*** RECORDED DATA Section Begins ***
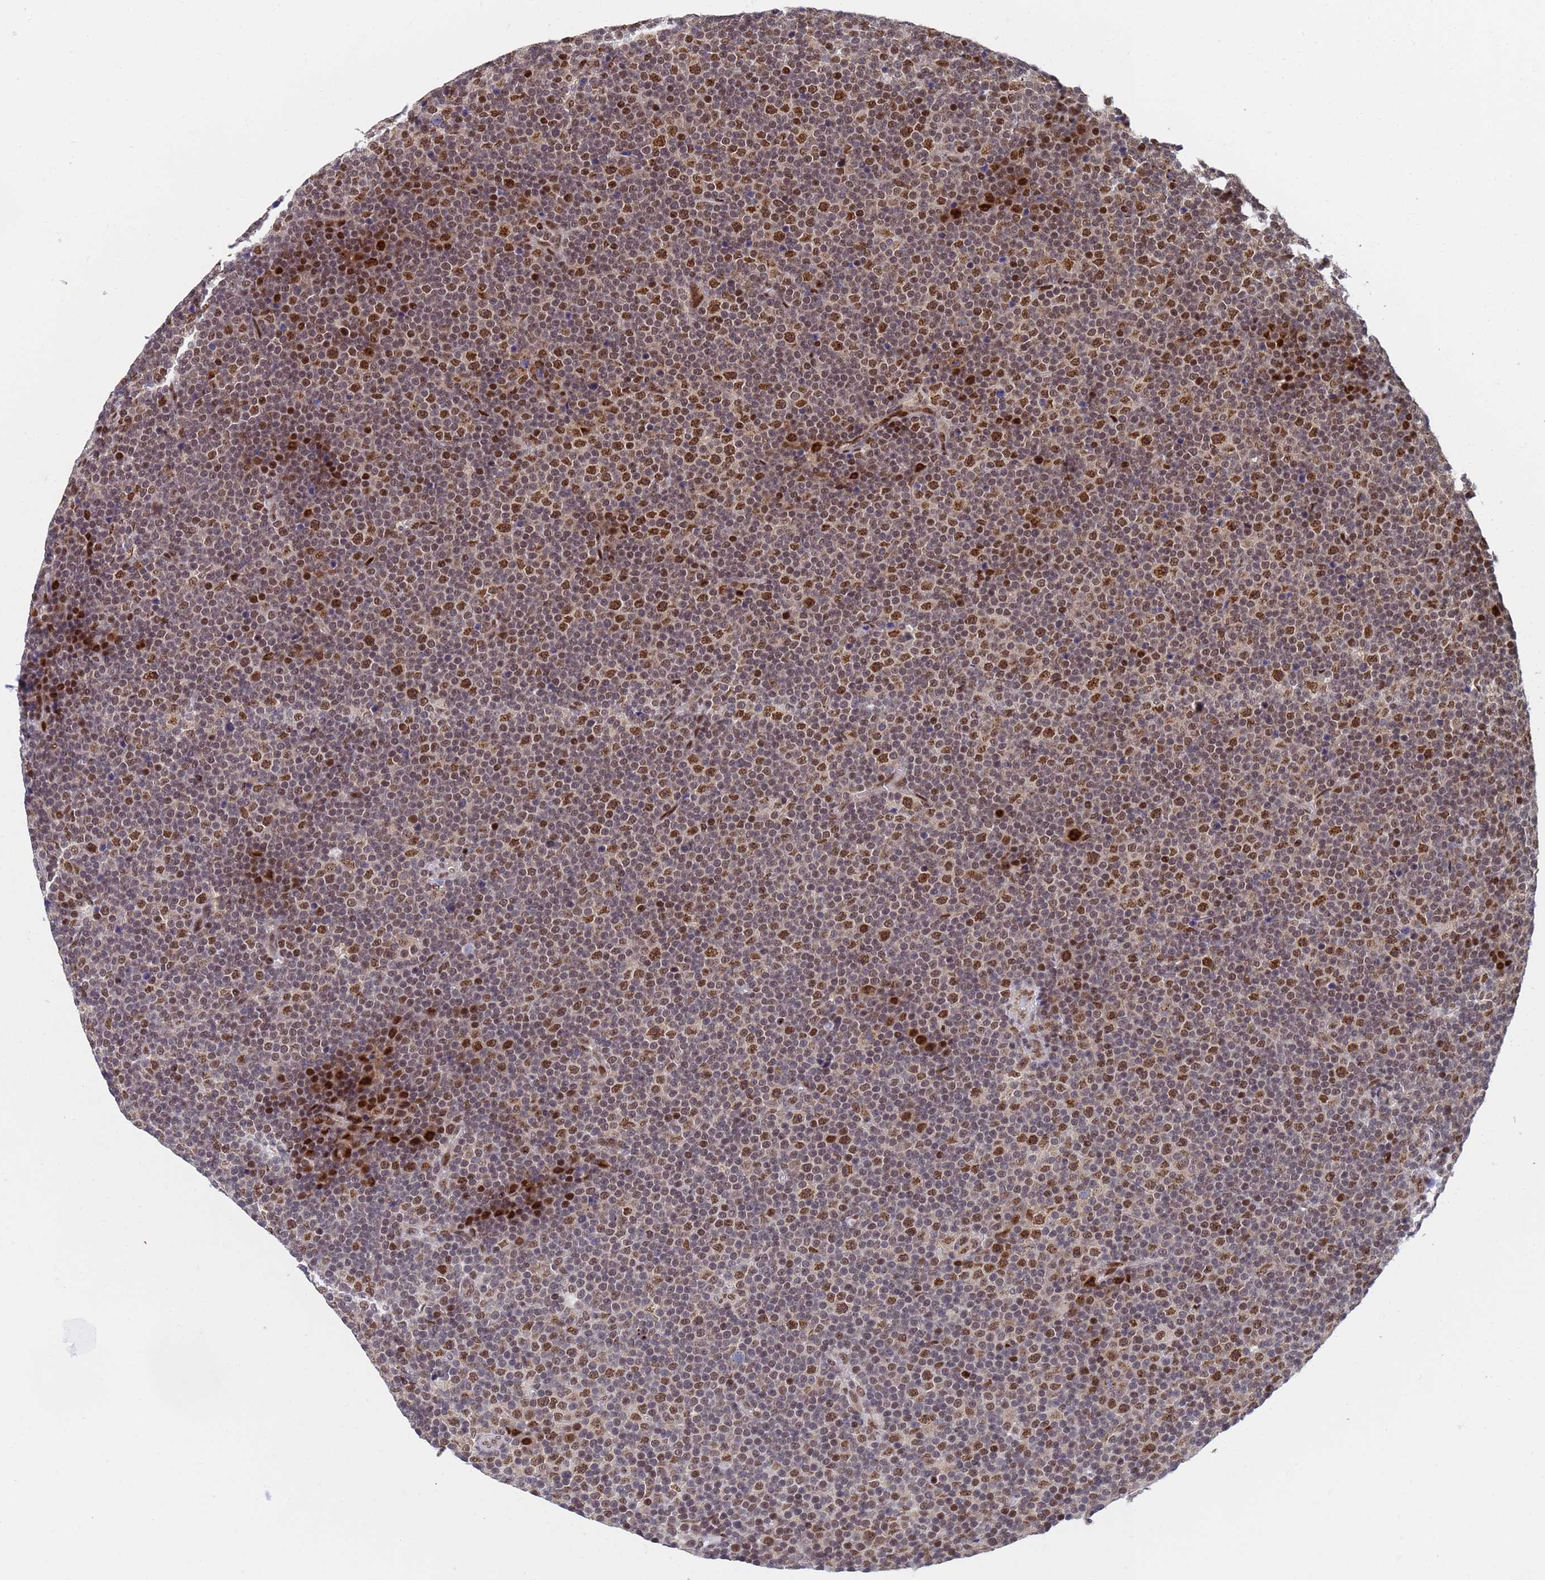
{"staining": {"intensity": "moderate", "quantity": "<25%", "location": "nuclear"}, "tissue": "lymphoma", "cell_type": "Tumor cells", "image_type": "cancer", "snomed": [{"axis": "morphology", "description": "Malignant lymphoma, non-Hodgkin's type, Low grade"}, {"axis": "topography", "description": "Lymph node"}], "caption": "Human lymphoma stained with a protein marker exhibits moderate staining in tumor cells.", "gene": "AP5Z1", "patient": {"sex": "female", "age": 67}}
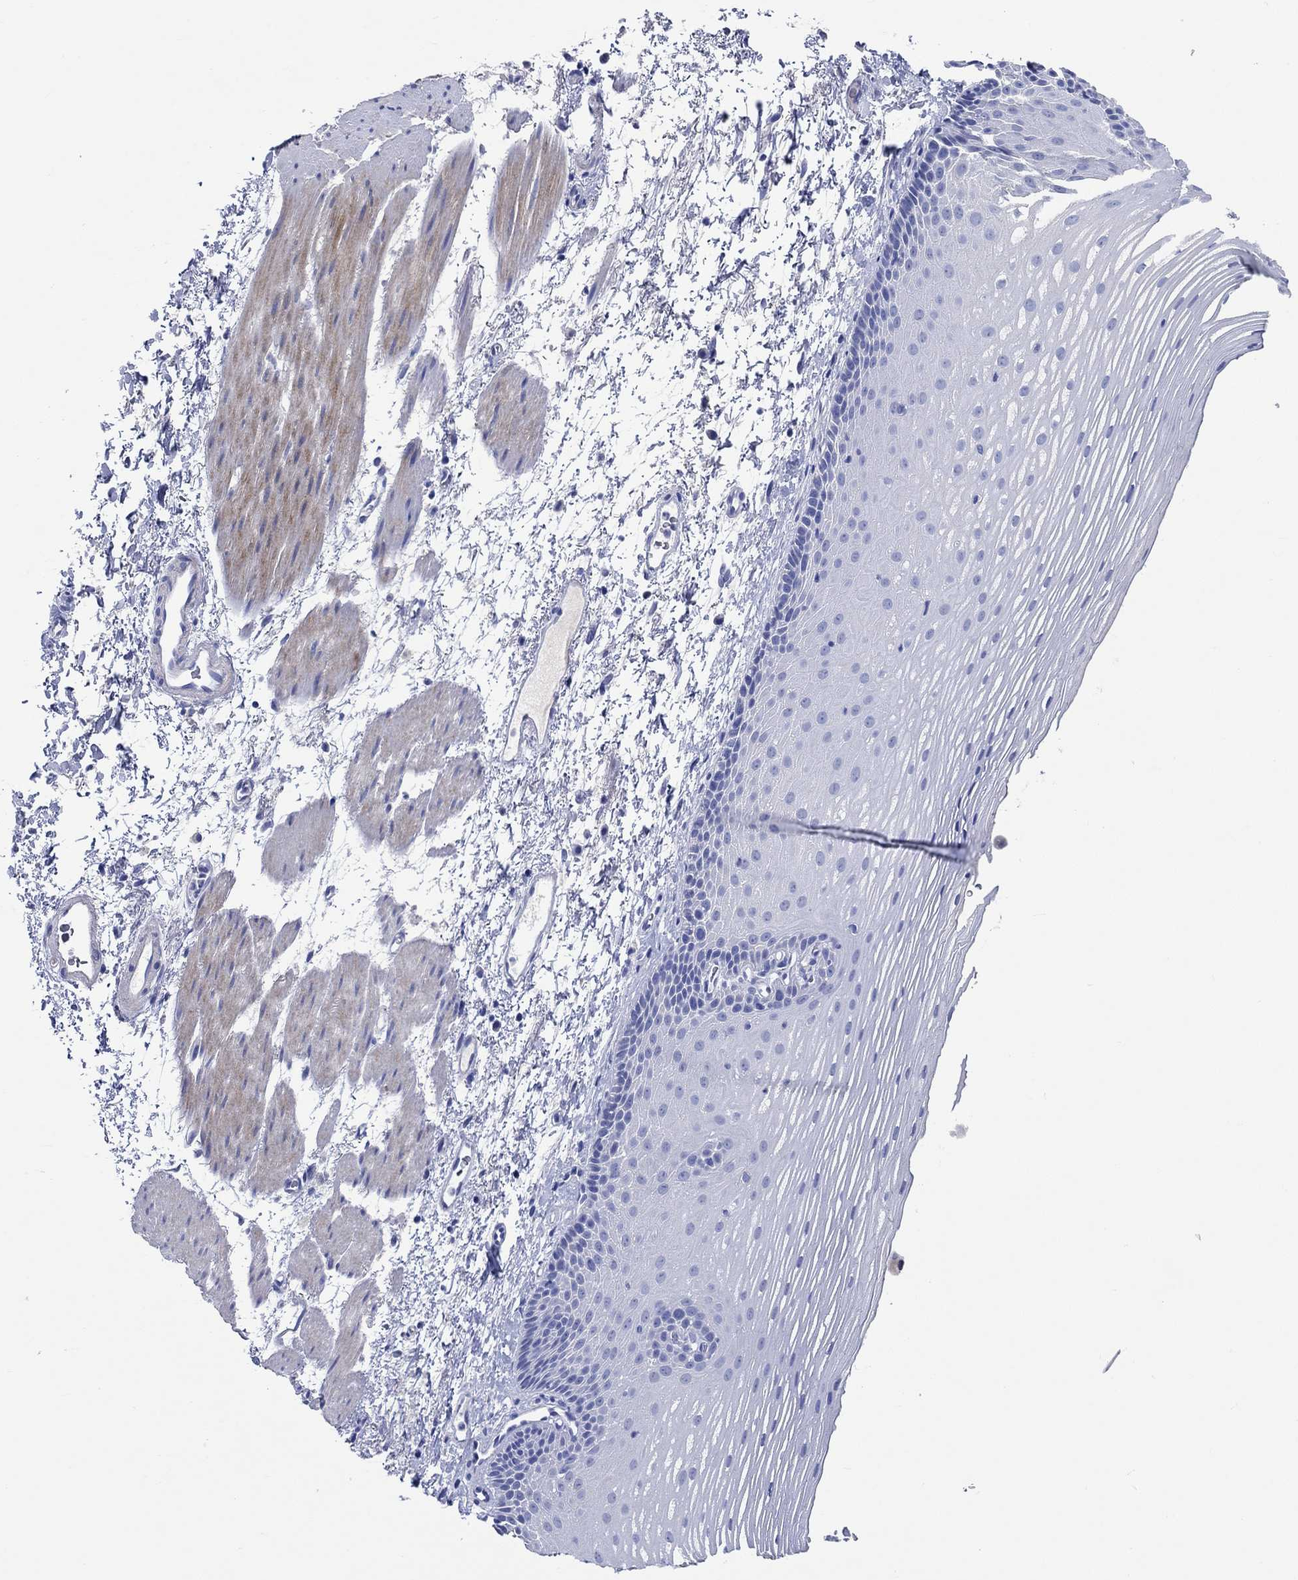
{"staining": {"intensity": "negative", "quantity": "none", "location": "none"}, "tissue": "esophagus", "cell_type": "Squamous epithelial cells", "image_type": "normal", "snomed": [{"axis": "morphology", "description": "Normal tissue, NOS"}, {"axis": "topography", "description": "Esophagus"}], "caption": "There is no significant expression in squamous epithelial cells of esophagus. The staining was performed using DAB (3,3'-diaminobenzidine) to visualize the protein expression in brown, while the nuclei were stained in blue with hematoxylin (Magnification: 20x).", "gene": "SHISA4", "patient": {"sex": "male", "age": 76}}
*** RECORDED DATA Section Ends ***
*** RECORDED DATA Section Begins ***
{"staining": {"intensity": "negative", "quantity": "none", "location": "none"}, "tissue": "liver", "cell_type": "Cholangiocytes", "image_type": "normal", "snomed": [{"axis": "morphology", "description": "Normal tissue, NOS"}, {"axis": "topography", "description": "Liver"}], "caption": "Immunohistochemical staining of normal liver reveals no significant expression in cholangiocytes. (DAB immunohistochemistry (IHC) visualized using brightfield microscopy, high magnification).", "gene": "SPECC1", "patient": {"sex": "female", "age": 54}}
*** RECORDED DATA Section Ends ***
> [TASK REQUIREMENTS]: In the records above, find the line containing "non-Hodgkin's type, Low" and the line containing "is no significant", then give both of them again word for word along with every line between. Omit any pictures.

> [SOLUTION BELOW]:
{"staining": {"intensity": "moderate", "quantity": "<25%", "location": "nuclear"}, "tissue": "lymphoma", "cell_type": "Tumor cells", "image_type": "cancer", "snomed": [{"axis": "morphology", "description": "Malignant lymphoma, non-Hodgkin's type, Low grade"}, {"axis": "topography", "description": "Lymph node"}], "caption": "Human lymphoma stained with a protein marker exhibits moderate staining in tumor cells.", "gene": "AP5Z1", "patient": {"sex": "female", "age": 67}}
{"staining": {"intensity": "negative", "quantity": "none", "location": "none"}, "tissue": "esophagus", "cell_type": "Squamous epithelial cells", "image_type": "normal", "snomed": [{"axis": "morphology", "description": "Normal tissue, NOS"}, {"axis": "topography", "description": "Esophagus"}], "caption": "There is no significant expression in squamous epithelial cells of esophagus. The staining was performed using DAB (3,3'-diaminobenzidine) to visualize the protein expression in brown, while the nuclei were stained in blue with hematoxylin (Magnification: 20x).", "gene": "SHISA4", "patient": {"sex": "male", "age": 76}}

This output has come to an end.